What is being proposed by this developer is completely inappropriate for the small river town of Stockton. Noise, pollution, traffic and parking issues will irrevocably change this charming gem of a town for the worse. Restore the Inn. An amphitheater in this tiny river town is preposterous.
My family and the Colligans were close when Charlie and Jean were alive. My sister babysat the boys and learned to drive in Charlie Colligan’s cadillac. We went swimming in the small pool at their house. Charlies gave me permission to target shoot my .22 behind their house. When Cassius Clay knocked down Sonny Liston we listened to the radio at their house. Colligans Inn was a great and fun place for dinner. We would go every couple of months, when mom had some extra money. The two St. Bernards roamed the halls , and there were the deer in the back, and then there was the town bar for the local adults. And the wishing well with the coins and the snapping turtles. The garden bar had silver dollars inlaid in the bar top. Boy did I want some of those ! I can’t figure out why the place can’t be renovated and re-opened to be like it was when Charlie and Bill ran it. It seemed to be a very busy place on weekends, and the town bar would probably do some business during the week. Maybe the money earned from selling food and drinks isn’t enough to pay the bills these days.
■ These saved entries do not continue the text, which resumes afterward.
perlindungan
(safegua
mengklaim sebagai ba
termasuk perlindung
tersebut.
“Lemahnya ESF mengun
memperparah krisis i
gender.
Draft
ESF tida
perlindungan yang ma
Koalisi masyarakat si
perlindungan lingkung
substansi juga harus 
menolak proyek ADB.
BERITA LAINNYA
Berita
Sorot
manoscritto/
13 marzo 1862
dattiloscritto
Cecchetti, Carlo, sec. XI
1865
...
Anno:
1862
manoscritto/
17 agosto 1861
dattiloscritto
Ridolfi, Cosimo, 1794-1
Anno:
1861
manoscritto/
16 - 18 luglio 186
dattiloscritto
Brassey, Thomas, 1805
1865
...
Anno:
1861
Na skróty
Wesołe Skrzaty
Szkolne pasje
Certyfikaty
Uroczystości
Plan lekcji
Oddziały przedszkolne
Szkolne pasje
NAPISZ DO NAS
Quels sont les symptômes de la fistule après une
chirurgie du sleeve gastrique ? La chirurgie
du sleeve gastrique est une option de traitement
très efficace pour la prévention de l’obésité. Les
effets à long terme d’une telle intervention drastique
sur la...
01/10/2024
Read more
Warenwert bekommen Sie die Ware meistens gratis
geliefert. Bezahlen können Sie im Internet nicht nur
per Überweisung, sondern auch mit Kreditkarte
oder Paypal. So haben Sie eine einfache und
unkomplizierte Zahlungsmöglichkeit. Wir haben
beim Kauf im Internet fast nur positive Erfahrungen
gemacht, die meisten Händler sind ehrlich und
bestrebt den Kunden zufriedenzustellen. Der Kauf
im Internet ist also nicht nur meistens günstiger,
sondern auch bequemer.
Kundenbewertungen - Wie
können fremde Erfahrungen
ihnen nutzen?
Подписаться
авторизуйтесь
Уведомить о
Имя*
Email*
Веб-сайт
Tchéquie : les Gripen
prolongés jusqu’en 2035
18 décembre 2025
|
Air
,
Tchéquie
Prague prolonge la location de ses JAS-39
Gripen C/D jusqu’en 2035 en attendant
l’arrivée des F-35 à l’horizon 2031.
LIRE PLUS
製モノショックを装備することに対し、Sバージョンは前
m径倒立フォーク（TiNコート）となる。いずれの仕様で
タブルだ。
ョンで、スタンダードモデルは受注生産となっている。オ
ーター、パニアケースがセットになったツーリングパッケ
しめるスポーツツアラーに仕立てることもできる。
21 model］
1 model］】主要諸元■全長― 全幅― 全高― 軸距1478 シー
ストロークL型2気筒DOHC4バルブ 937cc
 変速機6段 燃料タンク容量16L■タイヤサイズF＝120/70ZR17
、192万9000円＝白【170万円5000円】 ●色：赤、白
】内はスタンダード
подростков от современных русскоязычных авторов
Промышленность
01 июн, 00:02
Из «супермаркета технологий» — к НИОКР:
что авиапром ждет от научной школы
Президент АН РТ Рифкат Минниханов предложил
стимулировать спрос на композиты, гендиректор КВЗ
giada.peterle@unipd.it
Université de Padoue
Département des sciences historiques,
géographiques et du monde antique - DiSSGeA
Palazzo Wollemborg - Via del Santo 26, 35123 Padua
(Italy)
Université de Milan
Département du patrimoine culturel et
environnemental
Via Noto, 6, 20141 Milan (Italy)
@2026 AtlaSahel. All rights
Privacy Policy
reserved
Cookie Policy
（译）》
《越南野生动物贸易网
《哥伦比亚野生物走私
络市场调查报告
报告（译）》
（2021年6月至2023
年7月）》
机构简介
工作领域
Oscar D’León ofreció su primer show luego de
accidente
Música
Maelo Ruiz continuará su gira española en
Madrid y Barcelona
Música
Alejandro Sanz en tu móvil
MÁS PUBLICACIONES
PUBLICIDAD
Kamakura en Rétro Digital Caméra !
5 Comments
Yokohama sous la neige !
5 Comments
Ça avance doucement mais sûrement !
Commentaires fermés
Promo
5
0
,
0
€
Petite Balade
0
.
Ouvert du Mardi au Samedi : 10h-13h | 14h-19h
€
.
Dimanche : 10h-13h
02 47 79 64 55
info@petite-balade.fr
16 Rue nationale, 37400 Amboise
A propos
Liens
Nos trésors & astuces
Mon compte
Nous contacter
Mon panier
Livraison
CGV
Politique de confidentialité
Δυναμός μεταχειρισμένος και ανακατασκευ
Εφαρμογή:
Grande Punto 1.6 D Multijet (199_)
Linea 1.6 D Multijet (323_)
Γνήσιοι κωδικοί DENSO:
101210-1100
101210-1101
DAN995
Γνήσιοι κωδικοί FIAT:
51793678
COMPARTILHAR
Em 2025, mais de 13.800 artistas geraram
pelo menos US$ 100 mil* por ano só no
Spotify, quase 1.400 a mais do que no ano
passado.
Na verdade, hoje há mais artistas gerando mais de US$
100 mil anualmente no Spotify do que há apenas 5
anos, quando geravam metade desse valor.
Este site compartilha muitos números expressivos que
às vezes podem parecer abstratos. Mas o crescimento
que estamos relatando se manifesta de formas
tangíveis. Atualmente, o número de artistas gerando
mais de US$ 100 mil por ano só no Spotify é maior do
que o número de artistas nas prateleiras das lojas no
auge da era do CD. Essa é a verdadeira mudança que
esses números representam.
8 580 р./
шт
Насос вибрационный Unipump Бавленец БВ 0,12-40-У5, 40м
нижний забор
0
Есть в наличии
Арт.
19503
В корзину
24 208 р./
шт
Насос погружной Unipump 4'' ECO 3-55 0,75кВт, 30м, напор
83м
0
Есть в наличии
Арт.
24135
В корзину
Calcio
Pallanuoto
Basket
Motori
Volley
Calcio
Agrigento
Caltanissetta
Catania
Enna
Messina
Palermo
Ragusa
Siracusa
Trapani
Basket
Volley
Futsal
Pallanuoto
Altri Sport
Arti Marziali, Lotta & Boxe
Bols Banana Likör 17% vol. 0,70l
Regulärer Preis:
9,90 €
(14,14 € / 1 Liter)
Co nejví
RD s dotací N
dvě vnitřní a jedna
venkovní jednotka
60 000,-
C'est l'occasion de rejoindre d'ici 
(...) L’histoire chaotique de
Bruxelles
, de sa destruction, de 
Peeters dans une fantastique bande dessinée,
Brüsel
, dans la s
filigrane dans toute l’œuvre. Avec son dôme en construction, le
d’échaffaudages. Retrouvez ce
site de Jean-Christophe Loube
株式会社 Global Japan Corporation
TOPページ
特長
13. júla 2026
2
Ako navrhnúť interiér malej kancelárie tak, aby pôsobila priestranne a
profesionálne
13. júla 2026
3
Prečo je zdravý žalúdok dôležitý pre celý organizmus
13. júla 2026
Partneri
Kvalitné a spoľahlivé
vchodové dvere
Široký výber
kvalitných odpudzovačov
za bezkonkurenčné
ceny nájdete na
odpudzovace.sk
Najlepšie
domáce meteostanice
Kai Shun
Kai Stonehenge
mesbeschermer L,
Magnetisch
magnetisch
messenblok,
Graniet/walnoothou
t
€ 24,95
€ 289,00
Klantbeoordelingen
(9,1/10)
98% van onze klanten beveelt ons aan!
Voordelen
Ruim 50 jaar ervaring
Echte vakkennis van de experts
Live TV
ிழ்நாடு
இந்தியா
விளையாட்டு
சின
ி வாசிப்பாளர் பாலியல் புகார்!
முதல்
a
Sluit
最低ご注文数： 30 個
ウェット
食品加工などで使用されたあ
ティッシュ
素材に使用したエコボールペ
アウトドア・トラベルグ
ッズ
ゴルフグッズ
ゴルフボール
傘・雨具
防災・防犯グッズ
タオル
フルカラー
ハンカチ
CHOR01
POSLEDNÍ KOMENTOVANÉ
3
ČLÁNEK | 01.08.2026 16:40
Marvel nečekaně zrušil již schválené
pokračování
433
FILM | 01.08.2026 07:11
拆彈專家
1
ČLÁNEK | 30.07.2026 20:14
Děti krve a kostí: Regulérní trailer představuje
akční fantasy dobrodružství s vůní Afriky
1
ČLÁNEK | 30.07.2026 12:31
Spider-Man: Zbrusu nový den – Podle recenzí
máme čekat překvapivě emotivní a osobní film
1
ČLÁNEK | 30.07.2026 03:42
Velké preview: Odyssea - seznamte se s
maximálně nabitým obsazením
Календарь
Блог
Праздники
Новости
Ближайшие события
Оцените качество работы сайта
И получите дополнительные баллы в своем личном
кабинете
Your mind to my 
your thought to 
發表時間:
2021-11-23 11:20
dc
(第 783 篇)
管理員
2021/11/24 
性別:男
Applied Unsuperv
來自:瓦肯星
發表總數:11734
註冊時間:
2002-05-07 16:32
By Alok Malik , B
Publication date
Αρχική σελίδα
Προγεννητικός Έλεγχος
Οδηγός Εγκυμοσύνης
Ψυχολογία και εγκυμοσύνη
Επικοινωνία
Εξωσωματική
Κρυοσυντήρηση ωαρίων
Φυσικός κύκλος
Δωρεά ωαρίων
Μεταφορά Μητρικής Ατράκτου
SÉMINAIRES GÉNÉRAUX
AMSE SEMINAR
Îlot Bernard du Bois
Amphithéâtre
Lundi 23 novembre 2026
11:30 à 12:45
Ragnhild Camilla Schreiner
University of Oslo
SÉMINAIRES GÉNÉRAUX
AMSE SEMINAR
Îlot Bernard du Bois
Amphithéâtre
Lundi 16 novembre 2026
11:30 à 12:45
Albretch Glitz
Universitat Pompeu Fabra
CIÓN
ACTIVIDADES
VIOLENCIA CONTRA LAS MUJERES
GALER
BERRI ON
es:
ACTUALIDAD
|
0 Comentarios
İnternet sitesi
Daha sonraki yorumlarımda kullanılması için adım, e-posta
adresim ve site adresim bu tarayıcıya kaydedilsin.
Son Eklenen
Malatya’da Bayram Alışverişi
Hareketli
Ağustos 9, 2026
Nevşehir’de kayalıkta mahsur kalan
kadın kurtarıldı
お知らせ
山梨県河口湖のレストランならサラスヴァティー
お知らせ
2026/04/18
It’s interesting to read these comments from people who may not have ever lived in Stockton, or lived there for a while, or maybe “forever.” Ive looked for a name I recognize but haven’t seen one yet. I know who was a life long resident and who was not. For perspective, I had two paper routes one in the morning before school and the evening paper. I guess you could say I knew EVERYONE in town. Chester Errico was the mayor and owned the grocery store on Bridge St. Suozzo’s market was on Main St. next to the old Post Office, of which my Grandfather was Postmaster. He eventually got the new Post Office built next to the canal. My sister and I went to Stockton School. I think my last year there in sixth grade was 1957, maybe ’58. My sixth grade class was the biggest in school history at that time, I think there were six of us. There were three teachers and three classrooms obviously more than one class per room. At the time Charlie and Bill Colligan ran the place, Charlie more so than Bill. It was a great place and a perfect fit for Stockton. We lived on Railroad Ave and back then the train tracks were still there and the trains were running. During the summer a carnival would come to town and set up on Railroad Ave. All we had to do was walk out our front door. If someone wants to bring Colligans back to what is was back in the day, Im for it 100% and think most life-long Stockton folks would be for it. But the proposed development would in my opinion be a very bad thing, bye-bye Stockton.